### EXTRACT TO READ
Route information
- Maintained by Louisiana DOTD
- Length: 2.34 mi (3.77 km)
- Existed: 1955 renumbering–present

Major junctions
- South end: LA 44 in Garyville
- North end: US 61 in Garyville

Location
- Country: United States
- State: Louisiana
- Parishes: St. John the Baptist

Highway system
- Louisiana State Highway System; Interstate; US; State; Scenic;
| ← LA 53 |  | → I-55 |
| ← SR 1120 | 1121 | → SR 1122 |

= Louisiana Highway 54 =

State highway in Louisiana, United States

Louisiana Highway 54 (LA 54) is a state highway located in St. John the Baptist Parish, Louisiana. It runs 2.34 mi in a north–south direction from LA 44 to U.S. Highway 61 (US 61) in Garyville.

The route connects the community of Garyville with US 61 between New Orleans and Baton Rouge and provides a truck route for the nearby industrial plants along the Mississippi River.

==Route description==
From the south, LA 54 begins at an intersection with LA 44, which runs alongside the east bank levee of the Mississippi River and is commonly known as River Road. It proceeds north, running between the Nalco chemical plant to the west and the residential center of Garyville to the east. Within its short route, LA 54 crosses two railroad lines at grade, the Canadian National Railway (CN) midway along its route and the Kansas City Southern Railway (KCS) near its northern terminus. LA 54 ends at an intersection with US 61 (Airline Highway), which parallels I-10 between New Orleans and Baton Rouge.
######
### SUPPLIED RECORDS
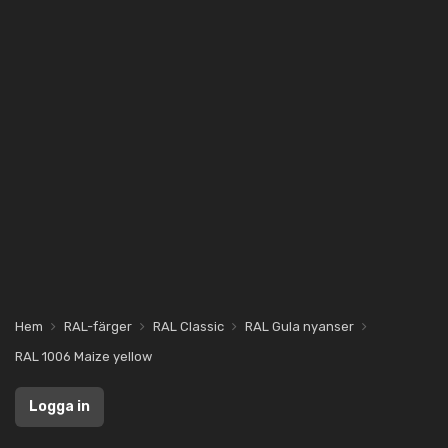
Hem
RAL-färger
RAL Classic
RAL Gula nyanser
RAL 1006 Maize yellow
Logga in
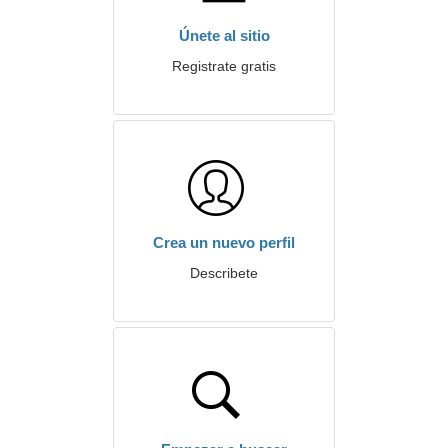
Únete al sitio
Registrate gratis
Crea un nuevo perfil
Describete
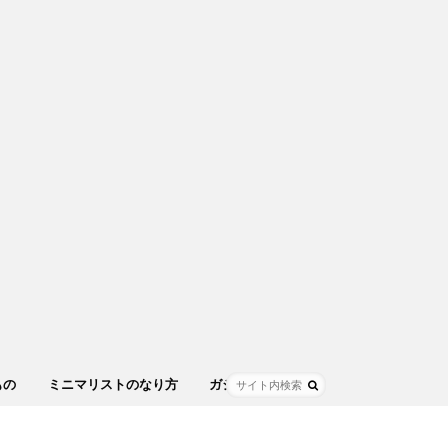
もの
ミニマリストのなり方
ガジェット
######
EXERCISE INSTRUCTIONS
**a.** In the Louisiana Highway 54 article, turn the paragraph beginning "From the south, LA 54 begins" into a short bulleted list that keeps its main facts.
**b.** Write the next few sentences of the Louisiana Highway 54 article, picking up after its final sentence.

ANSWER SET
**a.**
- LA 54 begins in the south at LA 44, known as River Road, which runs along the east bank levee of the Mississippi River.
- It heads north, with the Nalco chemical plant to the west and Garyville's residential center to the east.
- It crosses two railroad lines at grade: the Canadian National Railway midway along the route and the Kansas City Southern Railway near its northern end.
- It ends at US 61 (Airline Highway), which parallels I-10 between New Orleans and Baton Rouge.

**b.**
Much of LA 54 passes through a wooded area on a wide right-of-way with some scattered businesses and access to a few residential subdivisions. It serves to connect Garyville to US 61 and provides a trucking corridor for the Nalco plant and other industrial facilities along the river. The route is classified as an urban collector by the Louisiana Department of Transportation and Development (La DOTD) with an average daily traffic volume of 1,470 in 2013. LA 54 is an undivided, two-lane highway for its entire length with a posted speed limit of 55 mph.

==History==
===Pre-1955 route numbering===

In the original Louisiana Highway system in use between 1921 and 1955, the modern LA 54 corridor was designated as State Route 1121.

Route 1121. A certain road at Garyville starting from the Jefferson Highway, U. S. Route 61, thence proceeding towards the Y. & M. V. R. R.[,] crossing same, and continuing as far as the intersection of Park Street, thence over Park Street, back to the Y. & M. V. R. R. along Main Street, and thence along the Y. & M. V. R. R. to the above described road crossing; all located in the town of Hopeville, which road is commonly known as the Hopeville road.
— 1930 legislative route description

Route 1121 was created in 1930 by an act of the state legislature. It originally existed as a spur off of Route 1 serving Garyville, which was situated around a lumber mill. At the time, the main route between New Orleans and Baton Rouge was the Jefferson Highway, an auto trail which followed the modern River Road past Garyville. This had become part of Route 1 in 1921 and the original route of US 61 in 1926. Route 1121 followed a parallel alignment to the modern LA 54, running through the center of Garyville to the north side of the Yazoo & Mississippi Valley (now the Canadian National) railroad tracks. It then made a loop back across the tracks to an intersection with itself.

Airline Highway, the relocation of US 61, opened through the area in July 1932. Around this time, Route 1121 was extended north to intersect it, becoming a more linear route between the old and new highways. The route remained in this form until the 1955 Louisiana Highway renumbering.

===Post-1955 route history===
LA 54 was created in 1955 as a direct renumbering of State Route 1121.

La 54—From a junction with La 44 at or near Garyville to a junction with La-US 61.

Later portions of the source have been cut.